What this task involves: Search the records below for "M219,466L238,333L280,203". Return that line and all remaining lines exactly.

BEGIN Entries shown

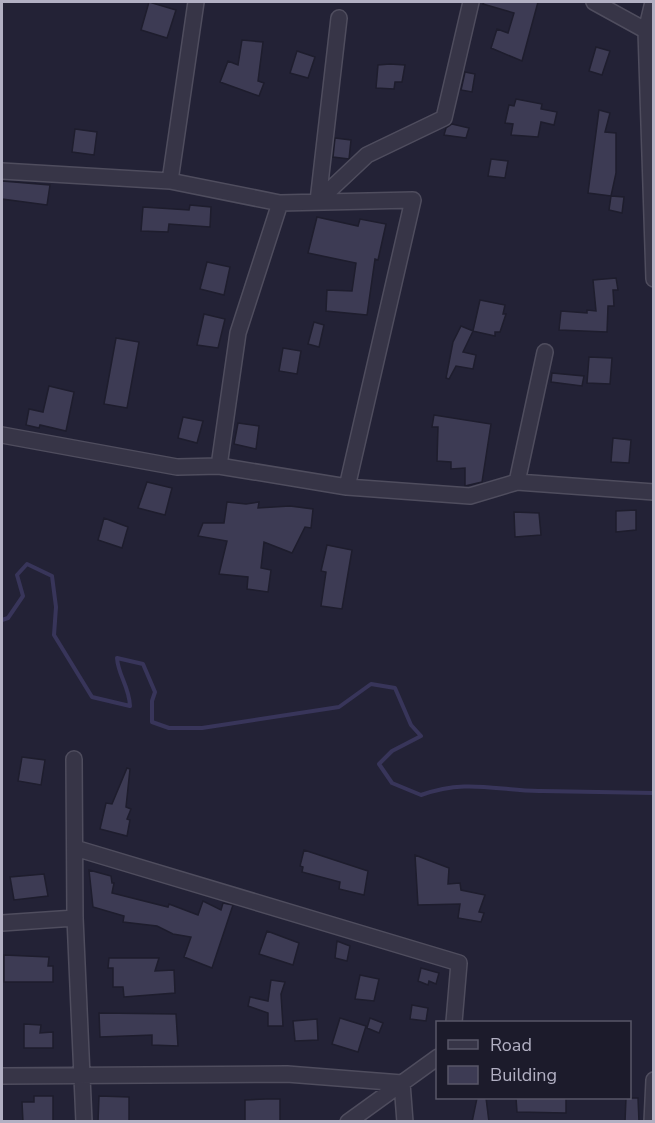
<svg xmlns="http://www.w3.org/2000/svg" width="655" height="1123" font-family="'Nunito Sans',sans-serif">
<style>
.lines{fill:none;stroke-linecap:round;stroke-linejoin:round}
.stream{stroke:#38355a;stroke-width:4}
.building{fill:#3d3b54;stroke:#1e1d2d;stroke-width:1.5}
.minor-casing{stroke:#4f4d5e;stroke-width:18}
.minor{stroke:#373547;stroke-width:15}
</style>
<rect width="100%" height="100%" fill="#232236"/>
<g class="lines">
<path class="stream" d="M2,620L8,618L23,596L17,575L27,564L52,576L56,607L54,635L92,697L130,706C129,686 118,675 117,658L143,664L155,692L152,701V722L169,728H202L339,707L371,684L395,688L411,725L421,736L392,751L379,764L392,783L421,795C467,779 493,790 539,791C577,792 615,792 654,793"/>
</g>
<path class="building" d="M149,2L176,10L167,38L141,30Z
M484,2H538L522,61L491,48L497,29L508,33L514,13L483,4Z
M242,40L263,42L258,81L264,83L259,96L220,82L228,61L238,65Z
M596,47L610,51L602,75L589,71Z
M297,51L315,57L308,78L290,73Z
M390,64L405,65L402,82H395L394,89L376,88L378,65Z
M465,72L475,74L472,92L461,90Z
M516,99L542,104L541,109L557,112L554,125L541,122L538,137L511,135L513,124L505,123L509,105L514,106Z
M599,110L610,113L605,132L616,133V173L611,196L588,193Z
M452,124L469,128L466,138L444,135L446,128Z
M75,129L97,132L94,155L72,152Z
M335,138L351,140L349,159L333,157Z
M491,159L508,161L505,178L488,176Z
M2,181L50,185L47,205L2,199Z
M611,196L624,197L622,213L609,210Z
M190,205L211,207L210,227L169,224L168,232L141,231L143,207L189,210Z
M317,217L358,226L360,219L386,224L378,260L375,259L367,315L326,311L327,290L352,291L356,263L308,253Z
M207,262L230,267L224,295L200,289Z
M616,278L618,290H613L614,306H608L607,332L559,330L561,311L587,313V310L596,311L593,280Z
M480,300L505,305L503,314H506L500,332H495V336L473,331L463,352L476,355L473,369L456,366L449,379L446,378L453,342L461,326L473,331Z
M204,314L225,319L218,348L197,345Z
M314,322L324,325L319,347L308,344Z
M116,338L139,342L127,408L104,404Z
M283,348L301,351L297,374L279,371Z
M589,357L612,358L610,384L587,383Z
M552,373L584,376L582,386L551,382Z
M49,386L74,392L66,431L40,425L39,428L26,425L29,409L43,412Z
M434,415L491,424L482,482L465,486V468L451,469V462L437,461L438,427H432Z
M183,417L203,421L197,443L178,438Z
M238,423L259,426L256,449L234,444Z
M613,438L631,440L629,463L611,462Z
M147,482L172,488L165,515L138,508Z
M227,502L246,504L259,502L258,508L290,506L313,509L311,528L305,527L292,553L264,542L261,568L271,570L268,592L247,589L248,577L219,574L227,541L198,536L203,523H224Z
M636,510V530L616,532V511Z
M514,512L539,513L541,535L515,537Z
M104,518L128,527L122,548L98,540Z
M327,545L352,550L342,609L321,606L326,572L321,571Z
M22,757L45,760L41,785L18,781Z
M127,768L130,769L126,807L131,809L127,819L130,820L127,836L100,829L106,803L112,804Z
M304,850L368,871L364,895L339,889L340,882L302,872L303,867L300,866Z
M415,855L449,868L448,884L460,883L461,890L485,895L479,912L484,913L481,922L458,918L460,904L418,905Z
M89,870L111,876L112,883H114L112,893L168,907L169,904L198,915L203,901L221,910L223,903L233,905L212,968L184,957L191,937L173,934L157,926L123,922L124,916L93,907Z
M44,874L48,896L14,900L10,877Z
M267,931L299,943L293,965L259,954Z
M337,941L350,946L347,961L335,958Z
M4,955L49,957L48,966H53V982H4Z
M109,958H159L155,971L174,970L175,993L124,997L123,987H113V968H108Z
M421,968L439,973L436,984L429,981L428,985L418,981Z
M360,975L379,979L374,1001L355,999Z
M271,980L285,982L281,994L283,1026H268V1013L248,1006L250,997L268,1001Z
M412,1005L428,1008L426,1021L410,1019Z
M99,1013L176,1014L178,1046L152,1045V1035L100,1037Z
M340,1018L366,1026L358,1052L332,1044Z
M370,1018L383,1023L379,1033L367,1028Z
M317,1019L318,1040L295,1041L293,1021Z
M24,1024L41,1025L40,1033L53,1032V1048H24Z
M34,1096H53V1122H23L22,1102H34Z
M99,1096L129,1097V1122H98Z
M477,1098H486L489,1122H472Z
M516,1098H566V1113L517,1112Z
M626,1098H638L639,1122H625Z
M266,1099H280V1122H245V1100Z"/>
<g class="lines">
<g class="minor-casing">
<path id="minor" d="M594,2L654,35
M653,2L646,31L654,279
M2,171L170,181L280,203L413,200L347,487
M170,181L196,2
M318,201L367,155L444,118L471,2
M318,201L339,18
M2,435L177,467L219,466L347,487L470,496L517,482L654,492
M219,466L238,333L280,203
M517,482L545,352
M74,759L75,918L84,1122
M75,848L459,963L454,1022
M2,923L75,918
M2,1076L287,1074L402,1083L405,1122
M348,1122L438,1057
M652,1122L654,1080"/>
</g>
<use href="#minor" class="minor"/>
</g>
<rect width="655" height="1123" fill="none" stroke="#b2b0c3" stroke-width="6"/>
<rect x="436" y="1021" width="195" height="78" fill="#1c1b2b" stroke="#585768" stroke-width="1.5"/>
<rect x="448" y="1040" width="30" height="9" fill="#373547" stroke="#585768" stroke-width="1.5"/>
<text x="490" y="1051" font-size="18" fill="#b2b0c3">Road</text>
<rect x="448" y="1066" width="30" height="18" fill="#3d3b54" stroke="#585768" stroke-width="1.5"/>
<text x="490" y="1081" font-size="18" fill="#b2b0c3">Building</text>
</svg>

END Entries shown

Output of the task:
M219,466L238,333L280,203
M517,482L545,352
M74,759L75,918L84,1122
M75,848L459,963L454,1022
M2,923L75,918
M2,1076L287,1074L402,1083L405,1122
M348,1122L438,1057
M652,1122L654,1080"/>
</g>
<use href="#minor" class="minor"/>
</g>
<rect width="655" height="1123" fill="none" stroke="#b2b0c3" stroke-width="6"/>
<rect x="436" y="1021" width="195" height="78" fill="#1c1b2b" stroke="#585768" stroke-width="1.5"/>
<rect x="448" y="1040" width="30" height="9" fill="#373547" stroke="#585768" stroke-width="1.5"/>
<text x="490" y="1051" font-size="18" fill="#b2b0c3">Road</text>
<rect x="448" y="1066" width="30" height="18" fill="#3d3b54" stroke="#585768" stroke-width="1.5"/>
<text x="490" y="1081" font-size="18" fill="#b2b0c3">Building</text>
</svg>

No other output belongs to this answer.